Weeks, months, mornings, and nights passed. The children forgot how the land smelled at dawn, they no longer got up to go to sow, now they went to school. They learned the vowels, drew the letters, and eventually learned to read and write; they became men and women of reason. Many eventually forgot how the sounds they grew up with were, they forgot it on purpose because, when they remembered it, memories of the cold room, the pain of the stick on their skin, and the line of pesos piling up on the edge of the wall also came to mind.

Symbolic Violence 
According to the National Institute of Indigenous Languages, 68 indigenous languages are spoken in the territory historically formed as Mexico. Among the most widely spoken languages are Nahuatl, Ch’ol, Totonac, Mazatec, Zapotec, Otomi, Tsotsil, Tseltal, and Maya, which are spoken in the states of Chiapas, Oaxaca, Veracruz, and Guerrero, places with the largest indigenous populations.

The National Institute of Statistics and Geography recorded in 2022 that more than 23 million people aged three years or older self-identify as indigenous, making the indigenous population 9.4% of the country’s total. This census also identified that there are currently more than seven million people aged three years or older who speak an indigenous language, representing 6.1% of the total Mexican population.

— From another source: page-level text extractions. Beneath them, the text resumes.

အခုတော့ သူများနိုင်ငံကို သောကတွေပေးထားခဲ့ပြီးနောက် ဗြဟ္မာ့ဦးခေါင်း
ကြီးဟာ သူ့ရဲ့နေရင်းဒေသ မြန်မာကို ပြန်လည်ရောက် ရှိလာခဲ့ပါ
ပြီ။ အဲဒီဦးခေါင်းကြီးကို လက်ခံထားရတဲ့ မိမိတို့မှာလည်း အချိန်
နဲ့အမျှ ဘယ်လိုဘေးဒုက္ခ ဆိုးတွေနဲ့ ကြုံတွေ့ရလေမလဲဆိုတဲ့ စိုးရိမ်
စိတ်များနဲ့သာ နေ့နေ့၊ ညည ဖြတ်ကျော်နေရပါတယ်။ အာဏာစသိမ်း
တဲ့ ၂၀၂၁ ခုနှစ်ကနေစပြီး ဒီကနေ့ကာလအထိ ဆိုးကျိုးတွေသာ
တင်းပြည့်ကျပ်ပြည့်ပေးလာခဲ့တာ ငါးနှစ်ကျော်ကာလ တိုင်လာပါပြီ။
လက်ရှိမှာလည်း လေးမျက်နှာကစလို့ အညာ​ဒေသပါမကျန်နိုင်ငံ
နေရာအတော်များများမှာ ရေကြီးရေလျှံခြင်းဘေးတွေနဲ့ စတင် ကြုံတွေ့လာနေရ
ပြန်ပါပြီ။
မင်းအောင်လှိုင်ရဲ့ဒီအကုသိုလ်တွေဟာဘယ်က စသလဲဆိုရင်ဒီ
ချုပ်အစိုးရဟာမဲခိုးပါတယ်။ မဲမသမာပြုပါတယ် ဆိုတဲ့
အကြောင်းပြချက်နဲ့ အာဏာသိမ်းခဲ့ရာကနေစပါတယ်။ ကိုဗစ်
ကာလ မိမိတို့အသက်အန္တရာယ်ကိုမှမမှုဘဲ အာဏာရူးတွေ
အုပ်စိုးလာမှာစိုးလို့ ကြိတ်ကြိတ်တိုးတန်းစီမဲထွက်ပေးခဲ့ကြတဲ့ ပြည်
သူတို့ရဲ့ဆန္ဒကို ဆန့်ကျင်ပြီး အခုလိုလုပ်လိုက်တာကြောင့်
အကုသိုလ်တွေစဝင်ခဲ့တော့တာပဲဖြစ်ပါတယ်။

Several educational studies have shown that one of the problems in indigenous education is the imposition of Spanish as a second language, since neither the plans and programs nor didactic materials are focused on the population being educated, but made in Spanish, forsing the teaching and learning processes in that language. This leads to the imposition of knowledge embodied in Spanish over that safeguarded by the indigenous languages.

Throughout the history of the indigenous peoples, school has been a place of symbolic and intellectual violence, creating a fracture in the community, imposing a language and a vision of the world different from those thought by those who inhabited the valleys, mountains, and rivers before this territory between borders was called Mexico.


Kupijy Vargas was born in Tlahuitoltepec, Oaxaca, in 1998. She studied Pedagogy at UNAM and has obtained scholarships from UNAM’s Program for Studies on Cultural Diversity and Interculturality; from the Centers of Applied Research for Indigenous Peoples program (National Institute of Indigenous Peoples and CONACYT), and of the Chair of Latin America and the Caribbean Feminist Decolonial Theologies (Iberoamerican University). She was awarded Oaxaca State Youth Prize 2019. She currently works in the Direction of Regional Planning at the National Institute of the Indigenous Peoples.